*** EXERCISE TEXT Section Begins ***

System output produced by all participating teams is also available here.
Description
Grammatical error correction (GEC) is the task of automatically correcting grammatical errors in text; e.g. [I follows his advices -> I followed his advice]. It can be used to not only help language learners improve their writing skills, but also alert native speakers to accidental mistakes or typos.
GEC gained significant attention in the Helping Our Own (HOO) and Conference on Natural Language Learning (CoNLL) shared tasks between 2011 and 2014 (Dale and Kilgarriff, 2011; Dale et al., 2012; Ng et al., 2013; Ng et al., 2014), but has since become more difficult to evaluate given a lack of standardised experimental settings. In particular, recent systems have been trained, tuned and tested on different combinations of corpora using different metrics (Yannakoudakis et al., 2017; Chollampatt and Ng, 2018a; Ge et al., 2018; Grundkiewicz and Junczys-Dowmunt, 2018). One of the aims of this shared task is hence to once again provide a platform where different approaches can be trained and tested under the same conditions.
Another significant problem facing the field is that system performance is still primarily benchmarked against the CoNLL-2014 test set, even though this 5-year-old dataset only contains 50 essays on 2 different topics written by 25 South-East Asian undergraduates in Singapore. This means that systems have increasingly overfit to a very specific genre of English and so do not generalise well to other domains. The shared task hence also introduces a new dataset that represents a much more diverse cross-section of English language levels and domains.
Instructions
Participants should first join the BEA 2019 Shared Task Discussion Group. This group is the best place to ask questions and keep up-to-date with shared task news and updates. If you do not join this group, you may miss out on important shared task news.

*** EXERCISE TEXT Section Ends ***
*** RECORDED INFORMATION Section Begins ***

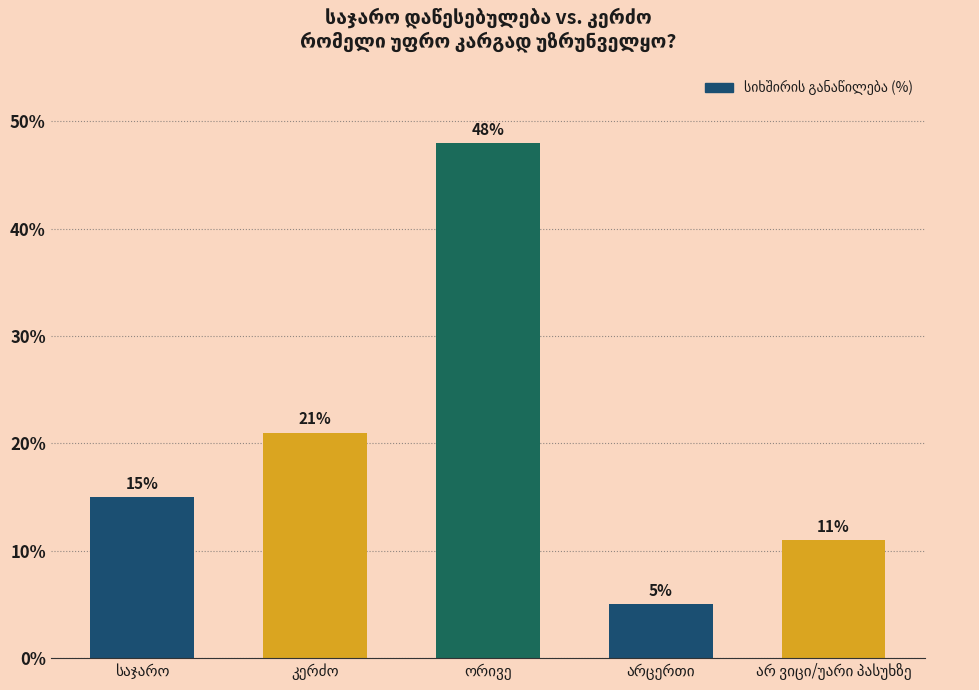

Reading left to right, what are all the values shown in this chart?

15	21	48	5	11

*** RECORDED INFORMATION Section Ends ***

◆ TASKS TO PERFORM
a) According to the description of the grammatical error correction shared task, how many essays does the CoNLL-2014 test set contain?
b) Write the next part of the grammatical error correction shared task description, starting after its last sentence.

◆ ANSWER SECTION
a) It contains 50 essays.

b)
The aim of the shared task is to correct all types of errors in written text. This includes grammatical, lexical and orthographical errors. Participants will be provided with plain text files as input, one tokenised sentence per line, and are expected to produce equivalent corrected text files as output. For example:
Input | Travel by bus is exspensive , bored and annoying . |
Output | Travelling by bus is expensive , boring and annoying . |
All text was tokenised using spaCy v1.9.0 and the en_core_web_sm-1.2.0 model.
Official evaluation will be carried out on the Codalab competition platform. There is a different Codalab competition for each track (see Tracks) and participants may submit to as many tracks as they wish. More instructions are available on Codalab:
We encourage participants to join Codalab early so that they can become more familiar with the submission process before the official test phase. Participants may already use Codalab to submit output on the development set and receive detailed feedback about their systems using the official evaluation procedure.
If participants prefer to evaluate their systems themselves without Codalab, they must first automatically annotate their system output using the ERRor ANnotation Toolkit (ERRANT) (Bryant et al., 2017):
python3 parallel_to_m2.py -orig <input_file> -cor <corrected_file> -out <corrected_m2>
This will produce an annotated M2 file that can be used in the ERRANT evaluation script:
python3 compare_m2.py -hyp <corrected_m2> -ref <reference_m2>
This will print system results to the screen. The script also has additional options to carry out a more fine-grained analysis of system performance. See the Data and Evaluation sections of this website for more information on M2 format and evaluation in general.
Data
One of the key contributions of this shared task is the introduction of new annotated datasets: the Cambridge English Write & Improve (W&I) corpus and the LOCNESS corpus.
Cambridge English Write & Improve
Write & Improve (Yannakoudakis et al., 2018) is an online web platform that assists non-native English students with their writing. Specifically, students from around the world submit letters, stories, articles and essays in response to various prompts, and the W&I system provides instant feedback. Since W&I went live in 2014, W&I annotators have manually annotated some of these submissions and assigned them a CEFR level.
LOCNESS
The LOCNESS corpus (Granger, 1998) consists of essays written by native English students. It was originally compiled by researchers at the Centre for English Corpus Linguistics at the University of Louvain. Since native English students also sometimes make mistakes, we asked the W&I annotators to annotate a subsection of LOCNESS so researchers can test the effectiveness of their systems on the full range of English levels and abilities.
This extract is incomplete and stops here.